» About this task:
Give every line of text in the listing below as a numbered list, skipping any blank lines. Leave the pictures out of your answer.

» Entries provided:
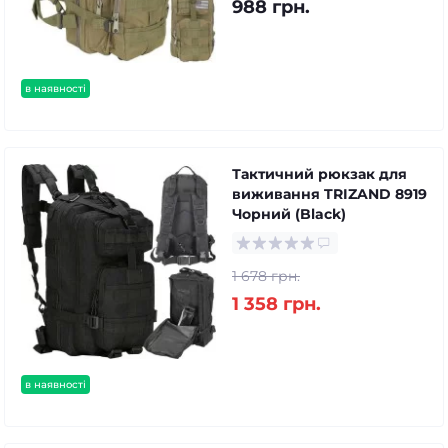
988 грн.
в наявності
Тактичний рюкзак для
виживання TRIZAND 8919
Чорний (Black)
1 678 грн.
1 358 грн.
в наявності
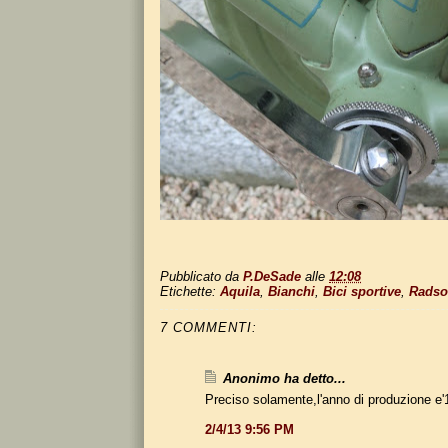
Pubblicato da
P.DeSade
alle
12:08
Etichette:
Aquila
,
Bianchi
,
Bici sportive
,
Radso
7 COMMENTI:
Anonimo ha detto...
Preciso solamente,l'anno di produzione e
2/4/13 9:56 PM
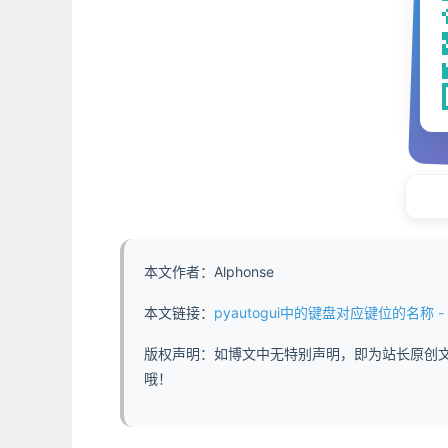
本文作者：Alphonse
本文链接：
pyautogui中的键盘对应键位的名称 - https
版权声明：如博文中无特别声明，即为站长原创
哦！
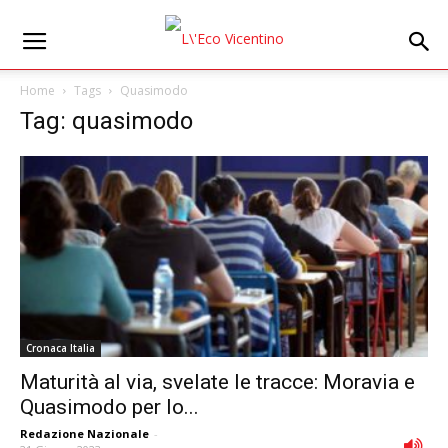
Home
Tags
Quasimodo
Tag: quasimodo
Cronaca Italia
Maturità al via, svelate le tracce: Moravia e
Quasimodo per lo...
Redazione Nazionale
-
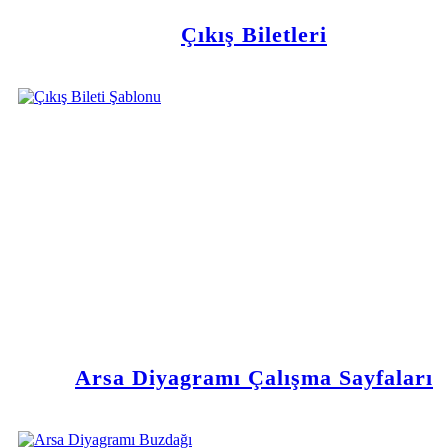
Çıkış Biletleri
Arsa Diyagramı Çalışma Sayfaları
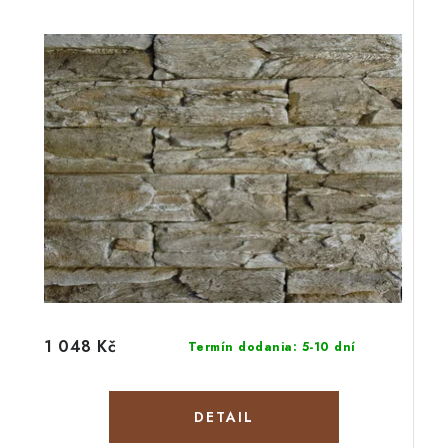
1 048 Kč
Termín dodania: 5-10 dní
DETAIL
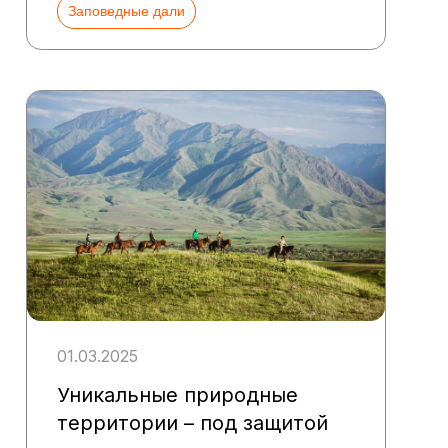
Заповедные дали
01.03.2025
Уникальные природные
территории – под защитой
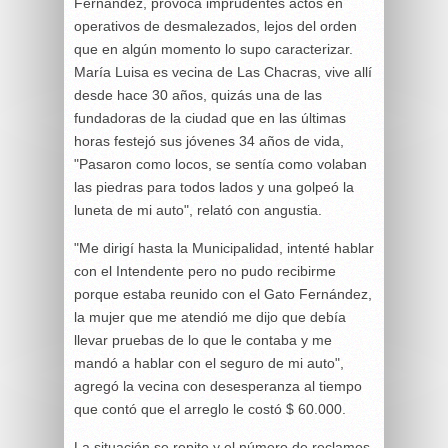
Fernández, provoca imprudentes actos en
operativos de desmalezados, lejos del orden
que en algún momento lo supo caracterizar.
María Luisa es vecina de Las Chacras, vive allí
desde hace 30 años, quizás una de las
fundadoras de la ciudad que en las últimas
horas festejó sus jóvenes 34 años de vida,
"Pasaron como locos, se sentía como volaban
las piedras para todos lados y una golpeó la
luneta de mi auto", relató con angustia.
"Me dirigí hasta la Municipalidad, intenté hablar
con el Intendente pero no pudo recibirme
porque estaba reunido con el Gato Fernández,
la mujer que me atendió me dijo que debía
llevar pruebas de lo que le contaba y me
mandó a hablar con el seguro de mi auto",
agregó la vecina con desesperanza al tiempo
que contó que el arreglo le costó $ 60.000.
La situación se repite y el número de reclamos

» Solution to the problem:
1. 988 грн.
2. в наявності
3. Тактичний рюкзак для
4. виживання TRIZAND 8919
5. Чорний (Black)
6. 1 678 грн.
7. 1 358 грн.
8. в наявності
9. Pubblicato da
10. P.DeSade
11. alle
12. 12:08
13. Etichette:
14. Aquila
15. ,
16. Bianchi
17. ,
18. Bici sportive
19. ,
20. Radso
21. 7 COMMENTI:
22. Anonimo ha detto...
23. Preciso solamente,l'anno di produzione e
24. 2/4/13 9:56 PM
25. 本文作者：Alphonse
26. 本文链接：
27. pyautogui中的键盘对应键位的名称 - https
28. 版权声明：如博文中无特别声明，即为站长原创
29. 哦！
30. Home
31. Tags
32. Quasimodo
33. Tag: quasimodo
34. Cronaca Italia
35. Maturità al via, svelate le tracce: Moravia e
36. Quasimodo per lo...
37. Redazione Nazionale
38. -
39. Çıkış Biletleri
40. Arsa Diyagramı Çalışma Sayfaları
41. 1 048 Kč
42. Termín dodania: 5-10 dní
43. DETAIL
44. Заповедные дали
45. 01.03.2025
46. Уникальные природные
47. территории – под защитой
48. Fernández, provoca imprudentes actos en
49. operativos de desmalezados, lejos del orden
50. que en algún momento lo supo caracterizar.
51. María Luisa es vecina de Las Chacras, vive allí
52. desde hace 30 años, quizás una de las
53. fundadoras de la ciudad que en las últimas
54. horas festejó sus jóvenes 34 años de vida,
55. "Pasaron como locos, se sentía como volaban
56. las piedras para todos lados y una golpeó la
57. luneta de mi auto", relató con angustia.
58. "Me dirigí hasta la Municipalidad, intenté hablar
59. con el Intendente pero no pudo recibirme
60. porque estaba reunido con el Gato Fernández,
61. la mujer que me atendió me dijo que debía
62. llevar pruebas de lo que le contaba y me
63. mandó a hablar con el seguro de mi auto",
64. agregó la vecina con desesperanza al tiempo
65. que contó que el arreglo le costó $ 60.000.
66. La situación se repite y el número de reclamos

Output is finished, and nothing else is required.